Here is a man paralysed and misdiagnosed as in coma for 23 years. I wonder how much pain he would have suffered, how much joyous moments he would have missed. And how many times a day he would have wished for his death ? Mr. Rob Houben, the paralysed quotes through his 'special keyboard',""I was shouting, but no-one could hear me." Being heard, misinterpreted an d misjudjed is a different thing, to be unheard is a different thing. Mr. Houben further quotes, "dreamt the time away."
What did Mr. Houben miss and what did we achieve ?
Paralysed Belgian misdiagnosed as in coma for 23 years
Rom Houben now uses a special keyboard to communicate |
A Belgian man who doctors thought was in a coma for 23 years was conscious all along, it has been revealed.
Medical staff believed Rom Houben had sunk irretrievably into a coma after he was injured in a car crash in 1983. A doctor at Belgium's University of Liege who discovered that Mr Houben had been misdiagnosed said his case was not an isolated one.
"I was shouting, but no-one could hear me," Mr Houben, now 46, was quoted as saying by a German magazine.

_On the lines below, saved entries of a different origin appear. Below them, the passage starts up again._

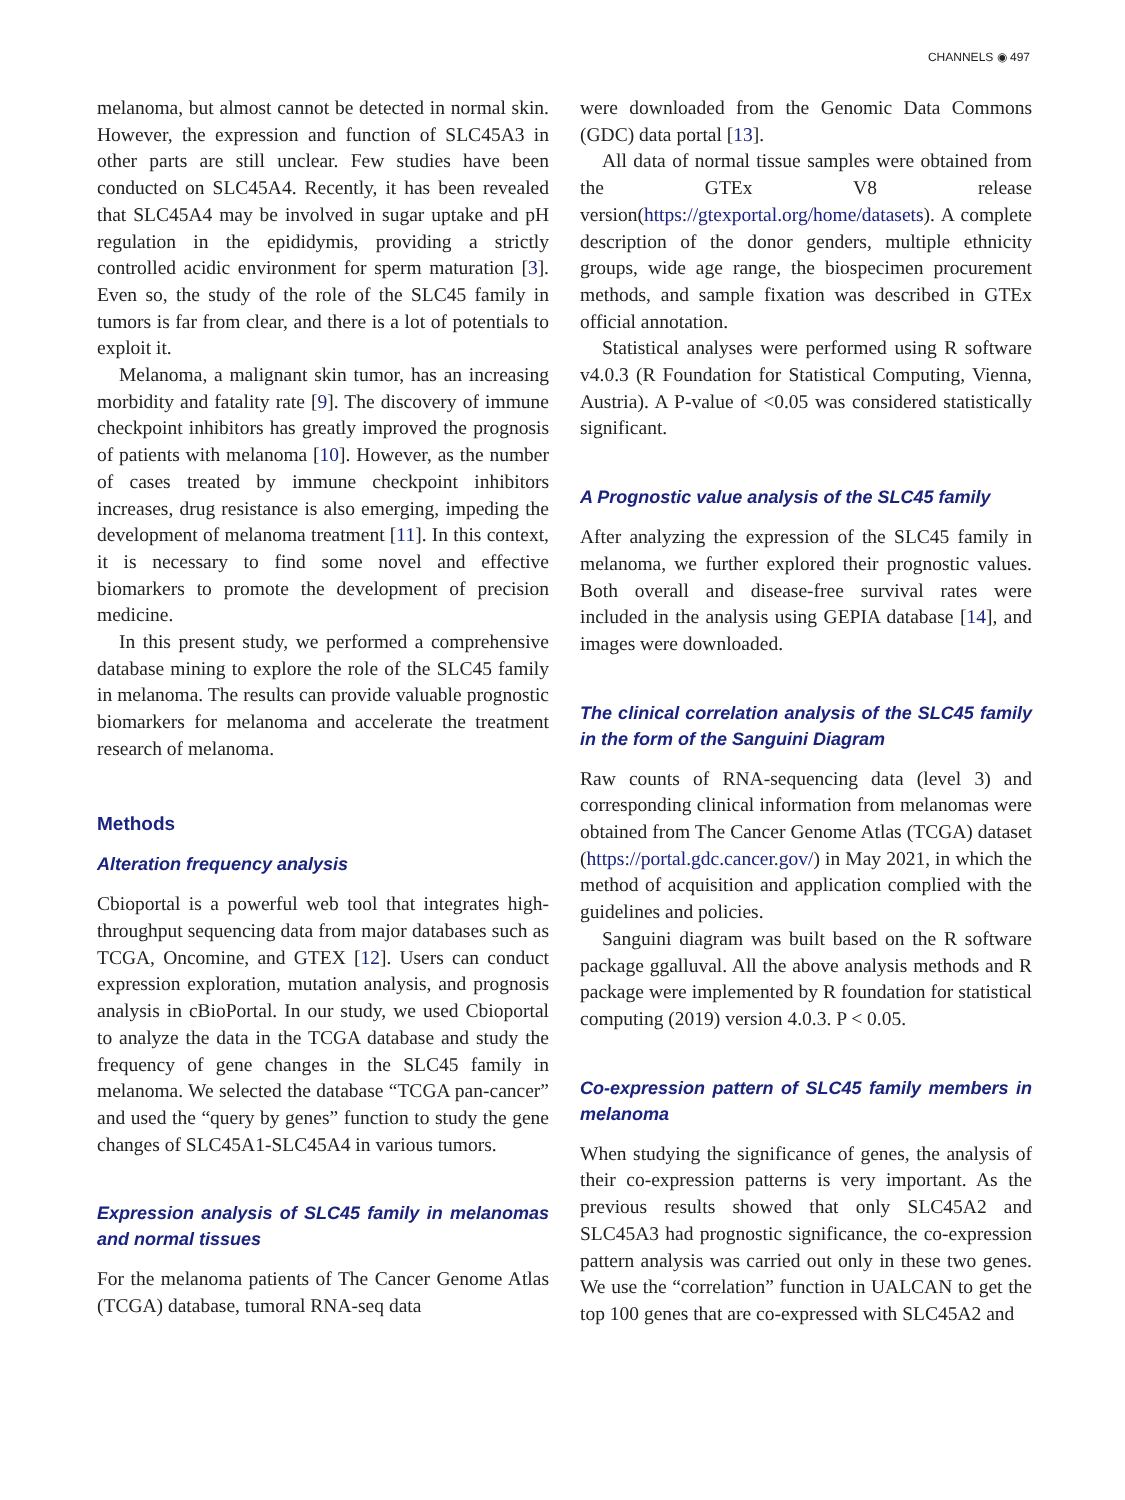CHANNELS ◉ 497
melanoma, but almost cannot be detected in normal skin. However, the expression and function of SLC45A3 in other parts are still unclear. Few studies have been conducted on SLC45A4. Recently, it has been revealed that SLC45A4 may be involved in sugar uptake and pH regulation in the epididymis, providing a strictly controlled acidic environment for sperm maturation [3]. Even so, the study of the role of the SLC45 family in tumors is far from clear, and there is a lot of potentials to exploit it.
Melanoma, a malignant skin tumor, has an increasing morbidity and fatality rate [9]. The discovery of immune checkpoint inhibitors has greatly improved the prognosis of patients with melanoma [10]. However, as the number of cases treated by immune checkpoint inhibitors increases, drug resistance is also emerging, impeding the development of melanoma treatment [11]. In this context, it is necessary to find some novel and effective biomarkers to promote the development of precision medicine.
In this present study, we performed a comprehensive database mining to explore the role of the SLC45 family in melanoma. The results can provide valuable prognostic biomarkers for melanoma and accelerate the treatment research of melanoma.
Methods
Alteration frequency analysis
Cbioportal is a powerful web tool that integrates high-throughput sequencing data from major databases such as TCGA, Oncomine, and GTEX [12]. Users can conduct expression exploration, mutation analysis, and prognosis analysis in cBioPortal. In our study, we used Cbioportal to analyze the data in the TCGA database and study the frequency of gene changes in the SLC45 family in melanoma. We selected the database “TCGA pan-cancer” and used the “query by genes” function to study the gene changes of SLC45A1-SLC45A4 in various tumors.
Expression analysis of SLC45 family in melanomas and normal tissues
For the melanoma patients of The Cancer Genome Atlas (TCGA) database, tumoral RNA-seq data
were downloaded from the Genomic Data Commons (GDC) data portal [13].
All data of normal tissue samples were obtained from the GTEx V8 release version(https://gtexportal.org/home/datasets). A complete description of the donor genders, multiple ethnicity groups, wide age range, the biospecimen procurement methods, and sample fixation was described in GTEx official annotation.
Statistical analyses were performed using R software v4.0.3 (R Foundation for Statistical Computing, Vienna, Austria). A P-value of <0.05 was considered statistically significant.
A Prognostic value analysis of the SLC45 family
After analyzing the expression of the SLC45 family in melanoma, we further explored their prognostic values. Both overall and disease-free survival rates were included in the analysis using GEPIA database [14], and images were downloaded.
The clinical correlation analysis of the SLC45 family in the form of the Sanguini Diagram
Raw counts of RNA-sequencing data (level 3) and corresponding clinical information from melanomas were obtained from The Cancer Genome Atlas (TCGA) dataset (https://portal.gdc.cancer.gov/) in May 2021, in which the method of acquisition and application complied with the guidelines and policies.
Sanguini diagram was built based on the R software package ggalluval. All the above analysis methods and R package were implemented by R foundation for statistical computing (2019) version 4.0.3. P < 0.05.
Co-expression pattern of SLC45 family members in melanoma
When studying the significance of genes, the analysis of their co-expression patterns is very important. As the previous results showed that only SLC45A2 and SLC45A3 had prognostic significance, the co-expression pattern analysis was carried out only in these two genes. We use the “correlation” function in UALCAN to get the top 100 genes that are co-expressed with SLC45A2 and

According to Der Spiegel, Mr Houben, who can now communicate by using a special keyboard, has described how his body did not respond when he woke up after the accident.
'Second birth'
He has also said that he felt powerless as doctors and nurses tried to speak to him before giving up hope, and that he "dreamt the time away" as the years passed.
It was only in 2006 that a scan revealed that though Mr Houben was paralysed, his brain was in fact almost entirely functioning.
"I will never forget the day they discovered me," Mr Houben was quoted as saying. "It was like a second birth."
Mr Houben's story was revealed in a paper written by Steven Laureys, a doctor at Liege University who wrote a recent paper that detailed the case.
In it, Mr Laureys said that in about 40% of cases in which people are classified as being in a vegetative state, closer inspection reveals signs of consciousness.